- [Work to be completed]:
Locate the line that contains "možnostmi využití Blen" in the entries below. Retype it and all following lines through the final one, character for character.

- [Data]:
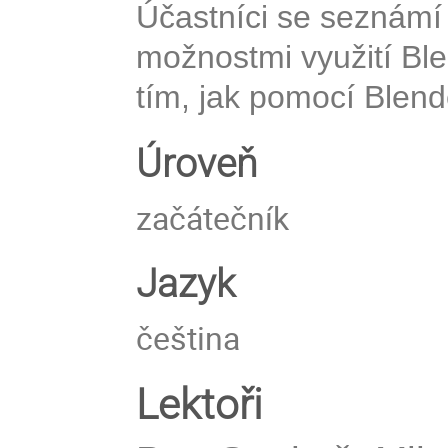
Účastníci se seznámí
možnostmi využití Blen
tím, jak pomocí Blende
Úroveň
začátečník
Jazyk
čeština
Lektoři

- [Written answer]:
možnostmi využití Blen
tím, jak pomocí Blende
Úroveň
začátečník
Jazyk
čeština
Lektoři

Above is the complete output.